TASK GOAL
Every record, from the first to the last, is to be printed again exactly.

** Opening EXTRACTED MATERIAL block **

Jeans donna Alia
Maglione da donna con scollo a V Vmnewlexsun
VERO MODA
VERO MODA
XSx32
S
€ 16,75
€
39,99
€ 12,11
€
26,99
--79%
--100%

** Closing EXTRACTED MATERIAL block **

THE COMPLETED TASK
Jeans donna Alia
Maglione da donna con scollo a V Vmnewlexsun
VERO MODA
VERO MODA
XSx32
S
€ 16,75
€
39,99
€ 12,11
€
26,99
--79%
--100%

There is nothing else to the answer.